Steve Maharey spoke to the annual general meeting of the Association of New Zealand Advertisers in Auckland this afternoon. Under the Television New Zealand Act, TVNZ is no longer restricted to the pursuit of purely commercial objectives but it is still intent on attracting high levels of advertising revenue.
“Delivering a wider range of audiences to advertisers is critical to the industry’s success and it also fulfils the government’s objective of ensuring TVNZ’s programming choices have wide appeal, while meeting the needs of particular audiences who have been ignored in the past.
“Last year television advertising across all networks was the highest return ever reported by the industry. As a chartered public service broadcaster TVNZ can be expected to repeat the success of similar networks overseas, like the BBC, and continue to build its audiences.
“We expect that this will be particularly valued by advertiser since, TVNZ, as the national broadcaster, can deliver major audiences in an increasingly fragmented media environment.
“In a small country like New Zealand, the government cannot hope to fully fund public television. We are forging a new approach that balances social and commercial objectives,” Steve Maharey said.
Steve Maharey also urged advertisers to be socially responsible about the presentation of advertising images.

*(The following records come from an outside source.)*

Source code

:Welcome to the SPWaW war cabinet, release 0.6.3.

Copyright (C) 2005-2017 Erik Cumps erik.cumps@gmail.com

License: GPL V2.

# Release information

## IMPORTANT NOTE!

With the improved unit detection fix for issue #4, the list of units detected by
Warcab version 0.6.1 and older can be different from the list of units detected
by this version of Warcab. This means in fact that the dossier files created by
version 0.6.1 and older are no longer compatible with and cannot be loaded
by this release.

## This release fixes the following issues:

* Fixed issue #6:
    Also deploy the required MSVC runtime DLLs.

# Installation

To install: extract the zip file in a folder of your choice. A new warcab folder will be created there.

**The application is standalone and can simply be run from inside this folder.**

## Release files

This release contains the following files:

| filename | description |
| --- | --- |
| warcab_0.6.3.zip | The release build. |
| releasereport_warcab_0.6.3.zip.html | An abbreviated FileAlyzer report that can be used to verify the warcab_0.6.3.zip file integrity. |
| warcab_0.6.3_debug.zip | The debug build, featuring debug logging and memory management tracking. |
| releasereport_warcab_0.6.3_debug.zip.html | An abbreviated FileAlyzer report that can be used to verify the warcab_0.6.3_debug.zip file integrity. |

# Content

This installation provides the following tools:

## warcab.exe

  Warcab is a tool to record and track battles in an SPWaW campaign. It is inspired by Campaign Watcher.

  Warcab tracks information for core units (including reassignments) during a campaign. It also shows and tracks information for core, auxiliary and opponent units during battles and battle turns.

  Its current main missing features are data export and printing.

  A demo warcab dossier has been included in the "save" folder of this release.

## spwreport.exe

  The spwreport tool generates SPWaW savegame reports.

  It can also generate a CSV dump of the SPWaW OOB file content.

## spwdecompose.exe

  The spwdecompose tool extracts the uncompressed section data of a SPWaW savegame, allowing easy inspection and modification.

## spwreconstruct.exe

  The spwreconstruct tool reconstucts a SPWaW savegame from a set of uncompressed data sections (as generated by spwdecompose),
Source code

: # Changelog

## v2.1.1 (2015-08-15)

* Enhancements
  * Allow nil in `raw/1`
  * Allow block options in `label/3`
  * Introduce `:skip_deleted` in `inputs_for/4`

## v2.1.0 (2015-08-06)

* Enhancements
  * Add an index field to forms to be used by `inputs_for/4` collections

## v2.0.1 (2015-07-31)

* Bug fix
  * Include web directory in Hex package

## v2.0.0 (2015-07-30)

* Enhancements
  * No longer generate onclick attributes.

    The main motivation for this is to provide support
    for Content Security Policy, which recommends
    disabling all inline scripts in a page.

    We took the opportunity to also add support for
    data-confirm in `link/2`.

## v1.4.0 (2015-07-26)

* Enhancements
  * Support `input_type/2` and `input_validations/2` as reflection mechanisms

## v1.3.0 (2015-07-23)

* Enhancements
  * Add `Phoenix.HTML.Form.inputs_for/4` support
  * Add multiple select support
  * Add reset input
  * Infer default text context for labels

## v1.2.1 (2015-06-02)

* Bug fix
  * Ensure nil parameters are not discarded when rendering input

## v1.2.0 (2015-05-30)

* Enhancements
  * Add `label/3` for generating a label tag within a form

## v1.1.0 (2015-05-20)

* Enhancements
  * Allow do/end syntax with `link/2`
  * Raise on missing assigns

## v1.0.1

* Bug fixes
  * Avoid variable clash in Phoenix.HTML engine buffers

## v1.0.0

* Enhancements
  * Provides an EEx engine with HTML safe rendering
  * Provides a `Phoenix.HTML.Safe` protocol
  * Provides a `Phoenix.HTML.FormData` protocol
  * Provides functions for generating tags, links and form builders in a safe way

“The current debate about child obesity, teenage drinking and biased information about medicines has generated genuine public concern because of the problems that can emerge from exposure to irresponsible images and information.
“The advertising industry has a good record of acting responsibly on these issues. Advertising codes developed by the Advertising Standards Authority are being observed in both letter and spirit.
“However there is a very low tolerance for abuses of these codes amongst both the general public and parliamentarians. With increasing public scrutiny I think it is timely for advertisers to examine whether they are pushing the boundaries further than are tolerable,” Steve Maharey said.